| Problem requirements |
Please repeat every line of text in the records below word for word, leaving the pictures out of your answer.

| Material supplied |
______

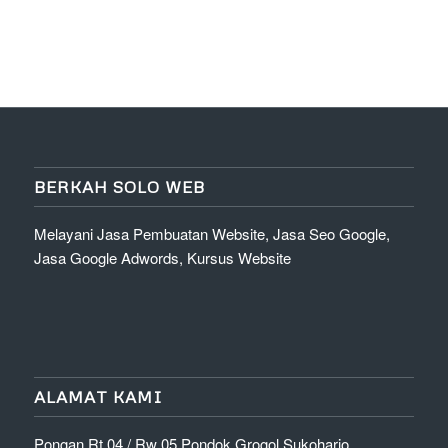
BERKAH SOLO WEB
Melayani Jasa Pembuatan Website, Jasa Seo Google,
Jasa Google Adwords, Kursus Website
ALAMAT KAMI
Pongan Rt 04 / Rw 05 Pondok Grogol Sukoharjo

______

| Response to this task |
BERKAH SOLO WEB
Melayani Jasa Pembuatan Website, Jasa Seo Google,
Jasa Google Adwords, Kursus Website
ALAMAT KAMI
Pongan Rt 04 / Rw 05 Pondok Grogol Sukoharjo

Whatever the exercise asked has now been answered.